Copia de nuevo el pasaje de la entrevista que empieza en "Catalina Riera |" y termina en "soy la pequeña.", y cambia "floristería" por "tienda de flores".

**Fragmento para leer:**
== == ==
Catalina Riera | Toni Planells

Catalina Riera (sa Penya, Ibiza, 1957) regenta desde hace más de 40 años la floristería Es Baladre, en pleno corazón de Vila. Un oficio al que llegó por casualidad y que lleva desarrollando ininterrumpidamnete desde entonces.

— ¿Dónde nació usted?
— En Vila, en sa Penya. Justo encima de sa Peixateria, que entonces se llamaba calle Barcelona. En el número dos mis padres tenían la tienda, Comestibles Riera, que, en la parte de atrás, tenía el espacio en el que vivíamos toda la familia, mis padres, Vicent y Maria, y los cuatro hermanos: Vicent, María y Margarita. Yo soy la pequeña.

— ¿Dónde estudiaba?
— Al principio en las monjas de San Vicente de Paul, después fui con doña Emilia, que junto a don Joan d’es Sereno, eran quienes hacían la preparatoria para, después, ir al instituto. Recuerdo a doña Emilia como una profesora muy seria, espartana diría. Pero era muy buena maestra, tenía mucho nombre. Después fui a Santa María, hice el Bachillerato, el COU y, más tarde, hice la carrera de Turismo. El primer año lo hicimos en el espacio de las monjas de San Vicente de Paúl. No recuerdo el nombre, pero el director entonces era de la bodega Arnau. Sería el 77 cuando terminé. Porque me casé al año siguiente.

— ¿Con quién?
— Con Bartolo. Tenemos dos hijos, Paula y Bartolo. Bartolo trabaja conmigo en la floristería y Paula es maestra. Además, tengo dos nietas, Naya y Sofía Catalina, las dos tienen cuatro años, se llevan seis meses de diferencia.

— Hoy es 8 de agosto, ¿recuerda cómo se celebraba esta festividad cuando era niña?
— Ese era uno de los únicos días en los que mis padres cerraban la tienda por la tarde. Solo pasaba en las fiestas muy señaladas, el 18 de julio era uno de ellos, que nos íbamos a es Canar. El 8 de agosto cogían el senalló, con la sandía y la merienda, e íbamos a la berenada en Puig d’es Molins. Allí, los hermanos Palerm (unos payeses que tenían un puesto en el Mercat Vell) preparaban una paella enorme.

— ¿Qué otras fiestas significativas destacaría?
— Sant Joan, sin duda. Hubo una época en la que había un grupo de valencianos que transformaron un poco la fiesta. Uno de ese grupo, él no era valenciano, pero sí muy inquieto, era Carlos Tur, que después trabajó en la radio. Pasamos de hacer los foguerons a hacer auténticas fallas. Se hacía una en sa Penya y otra más en sa Graduada.

— ¿Qué recuerdos guarda de su infancia en sa Penya?
== == ==
**Datos almacenados:**
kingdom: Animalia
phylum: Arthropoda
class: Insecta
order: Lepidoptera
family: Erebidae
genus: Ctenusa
== == ==
**En respuesta:**
Catalina Riera | Toni Planells

Catalina Riera (sa Penya, Ibiza, 1957) regenta desde hace más de 40 años la tienda de flores Es Baladre, en pleno corazón de Vila. Un oficio al que llegó por casualidad y que lleva desarrollando ininterrumpidamnete desde entonces.

— ¿Dónde nació usted?
— En Vila, en sa Penya. Justo encima de sa Peixateria, que entonces se llamaba calle Barcelona. En el número dos mis padres tenían la tienda, Comestibles Riera, que, en la parte de atrás, tenía el espacio en el que vivíamos toda la familia, mis padres, Vicent y Maria, y los cuatro hermanos: Vicent, María y Margarita. Yo soy la pequeña.